TRY IT
In the entries that follow, the first line to write out is the one containing "where they continue", and the last is the one containing "revolutionizing the digital". Reproduce that stretch exactly, with nothing before or after it.

Records from a collection
....
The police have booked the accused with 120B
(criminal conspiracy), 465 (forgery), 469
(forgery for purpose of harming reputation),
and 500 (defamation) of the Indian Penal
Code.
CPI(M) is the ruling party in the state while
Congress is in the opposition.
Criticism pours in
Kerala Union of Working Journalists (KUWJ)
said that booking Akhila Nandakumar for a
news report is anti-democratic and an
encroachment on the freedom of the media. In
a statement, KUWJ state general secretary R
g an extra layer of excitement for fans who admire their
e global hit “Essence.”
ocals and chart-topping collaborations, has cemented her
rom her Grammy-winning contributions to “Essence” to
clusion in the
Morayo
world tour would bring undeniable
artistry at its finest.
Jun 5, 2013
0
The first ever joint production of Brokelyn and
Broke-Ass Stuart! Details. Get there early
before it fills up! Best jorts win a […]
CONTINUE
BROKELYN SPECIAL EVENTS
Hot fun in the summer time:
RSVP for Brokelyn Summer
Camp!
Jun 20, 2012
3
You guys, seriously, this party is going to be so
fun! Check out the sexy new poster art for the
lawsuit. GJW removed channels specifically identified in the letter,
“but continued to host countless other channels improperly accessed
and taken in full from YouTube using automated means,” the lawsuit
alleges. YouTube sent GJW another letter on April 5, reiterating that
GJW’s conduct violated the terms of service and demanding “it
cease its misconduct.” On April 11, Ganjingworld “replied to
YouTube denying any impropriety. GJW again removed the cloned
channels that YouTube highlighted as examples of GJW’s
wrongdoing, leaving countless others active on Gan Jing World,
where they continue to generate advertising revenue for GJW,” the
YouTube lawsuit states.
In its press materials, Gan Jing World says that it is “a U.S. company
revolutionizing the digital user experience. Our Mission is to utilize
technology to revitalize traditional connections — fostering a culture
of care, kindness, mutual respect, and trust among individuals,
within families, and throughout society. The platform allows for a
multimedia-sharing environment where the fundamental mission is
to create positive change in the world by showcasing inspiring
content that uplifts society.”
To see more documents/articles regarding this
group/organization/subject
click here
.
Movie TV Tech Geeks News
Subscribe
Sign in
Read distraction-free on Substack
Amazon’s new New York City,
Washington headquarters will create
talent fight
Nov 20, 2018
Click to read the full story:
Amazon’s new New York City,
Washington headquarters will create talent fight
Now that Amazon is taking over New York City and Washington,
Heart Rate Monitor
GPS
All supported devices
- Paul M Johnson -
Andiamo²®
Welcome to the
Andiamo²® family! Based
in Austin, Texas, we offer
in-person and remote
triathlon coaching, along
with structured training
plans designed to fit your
....
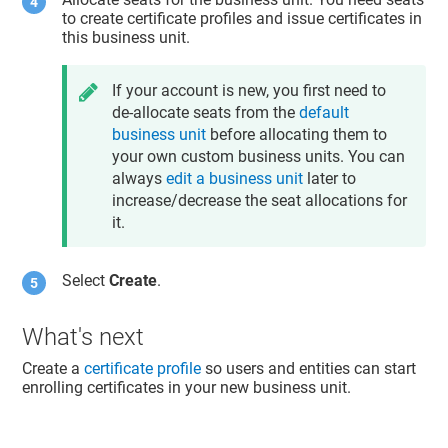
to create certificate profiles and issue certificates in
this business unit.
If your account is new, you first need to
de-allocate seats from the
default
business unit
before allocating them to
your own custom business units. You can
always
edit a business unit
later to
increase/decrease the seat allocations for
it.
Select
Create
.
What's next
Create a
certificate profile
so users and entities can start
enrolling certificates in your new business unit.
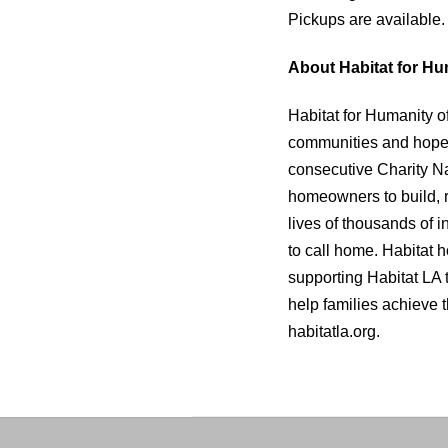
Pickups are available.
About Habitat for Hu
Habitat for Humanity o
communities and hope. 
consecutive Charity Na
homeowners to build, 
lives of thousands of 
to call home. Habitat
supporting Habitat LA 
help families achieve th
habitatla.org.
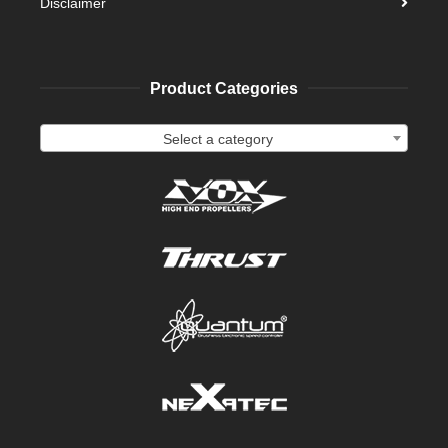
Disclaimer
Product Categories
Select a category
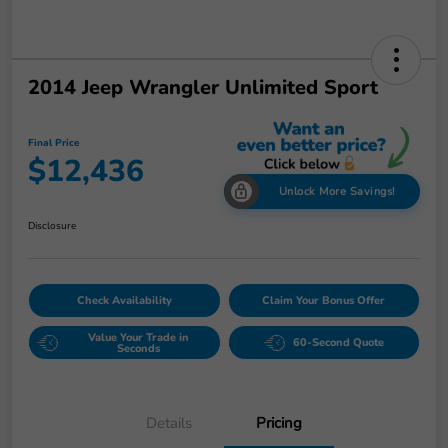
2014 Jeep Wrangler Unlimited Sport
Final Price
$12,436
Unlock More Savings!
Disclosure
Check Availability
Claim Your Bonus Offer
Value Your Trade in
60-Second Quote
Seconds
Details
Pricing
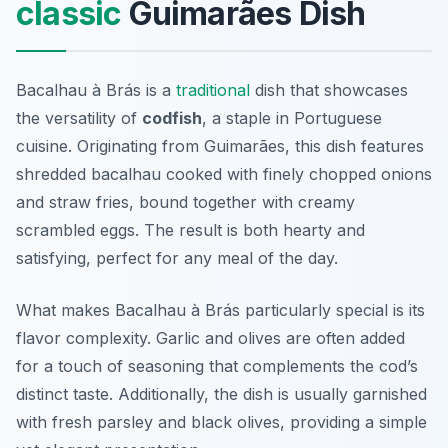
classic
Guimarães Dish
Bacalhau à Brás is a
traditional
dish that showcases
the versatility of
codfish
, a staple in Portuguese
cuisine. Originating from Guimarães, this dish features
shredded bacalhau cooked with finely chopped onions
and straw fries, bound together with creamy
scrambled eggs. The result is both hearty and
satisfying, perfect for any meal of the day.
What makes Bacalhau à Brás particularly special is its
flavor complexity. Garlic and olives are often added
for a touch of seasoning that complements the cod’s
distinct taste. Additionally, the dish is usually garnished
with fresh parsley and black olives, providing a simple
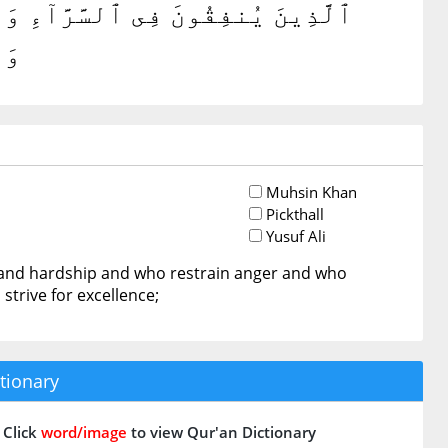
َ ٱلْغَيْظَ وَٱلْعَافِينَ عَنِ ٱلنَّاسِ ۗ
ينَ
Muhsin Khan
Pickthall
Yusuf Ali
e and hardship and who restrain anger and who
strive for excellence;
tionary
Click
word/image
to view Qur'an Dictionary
....
WRITTEN SOLUTION
where they continue to generate advertising revenue for GJW,” the
YouTube lawsuit states.
In its press materials, Gan Jing World says that it is “a U.S. company
revolutionizing the digital user experience. Our Mission is to utilize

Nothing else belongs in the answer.